After inoculation, patients will often experience a flu-like illness. Over the first 4-8 weeks, patients have significant viremia with a drop in CD4+ cell count with a drop in virema and an increase in CD4+ cell count by the end of the first 4-8 weeks. At this time, antibodies will proliferate and can be detected with an ELISA test. Clinical latency and stability ensues for approximately 8-12 years before a decline with increasing viral load and decreasing CD4+ count. Signs/symptoms often include severe weight loss, persistent infections, pancytopenia and ultimately opportunistic infections. Patients typically start HAART therapy once their CD4+ count starts to decline or when they are at a point they can remain compliant with their treatment. This decision in made in conjunction with their Infectious Disease physician.

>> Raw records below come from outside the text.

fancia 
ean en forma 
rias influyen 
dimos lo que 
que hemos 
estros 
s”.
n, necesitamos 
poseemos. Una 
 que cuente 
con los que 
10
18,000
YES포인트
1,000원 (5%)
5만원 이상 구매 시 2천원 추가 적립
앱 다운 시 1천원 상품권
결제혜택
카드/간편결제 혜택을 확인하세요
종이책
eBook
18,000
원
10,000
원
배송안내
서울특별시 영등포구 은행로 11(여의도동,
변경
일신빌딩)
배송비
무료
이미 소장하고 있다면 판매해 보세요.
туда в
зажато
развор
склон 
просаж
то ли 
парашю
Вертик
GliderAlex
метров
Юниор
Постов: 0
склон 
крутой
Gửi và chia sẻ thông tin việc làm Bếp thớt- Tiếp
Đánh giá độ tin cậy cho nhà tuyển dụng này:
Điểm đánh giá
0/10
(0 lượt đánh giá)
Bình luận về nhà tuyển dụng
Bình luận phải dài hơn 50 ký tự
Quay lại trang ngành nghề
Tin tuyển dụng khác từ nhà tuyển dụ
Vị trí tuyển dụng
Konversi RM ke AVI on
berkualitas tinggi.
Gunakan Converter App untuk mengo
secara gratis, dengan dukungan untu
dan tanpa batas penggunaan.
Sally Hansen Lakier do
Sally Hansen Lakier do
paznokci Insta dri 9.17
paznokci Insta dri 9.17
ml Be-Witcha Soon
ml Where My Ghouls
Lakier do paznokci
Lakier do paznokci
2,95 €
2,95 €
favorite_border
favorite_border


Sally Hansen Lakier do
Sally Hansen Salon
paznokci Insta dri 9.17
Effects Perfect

Studies suggest HAART therapy provides no protective benefit to reducing perioperative risk. Although, initiating therapy within 6 months preceding surgery increases overall morbidity and mortality. It is thought to be due to the Immune Reconstitution Inflammatory Syndrome (IRIS). Overall, there is a higher mortality rate at one year after surgery among HIV patient compared to patients who are HIV negative. It is thought to be due to HIV infection, not due to surgery.

HAART therapy includes 5 different classes of drugs; each targets various steps in the HIV replication cycle. Typical therapy includes at least 3 different classes and sometimes 4 classes.

The different classes and potential anesthetic implications are detailed below:

Nucleoside Reverse Transcriptase Inhibitors

This class of drugs may affect the clearance of methadone. Specifically, Zidovudine can cause bone marrow suppression (which can also be affected by the HIV infection itself). This drug may also cause severe myopathy and respiratory muscle dysfunction when concurrently used with corticosteroids.

Nonnucleoside Reverse Transcriptase Inhibitors (NNRTI)

These drugs may inhibit Cytochrome P450 and may prolong the effects/half-life of diazepam, midazolam, triazolam, fentanyl, meperidine, methadone.

Protease Inhibitors

These drugs may cause premature atherosclerosis and diastolic dysfunction, leading to complications including MI, CHF, pericarditis. Side effects may also include endocrine disturbances including glucose intolerance, lipid metabolism disorders and fat redistribution. Fat often redistributes to the neck, back of the neck and abdomen, having potential implications on intubation, aspiration risks and/or ventilation/respiratory complications. Other complications may include renal ATN or nephrolithiasis. Ritonavir and saquinovir inhibit cytochrome P450.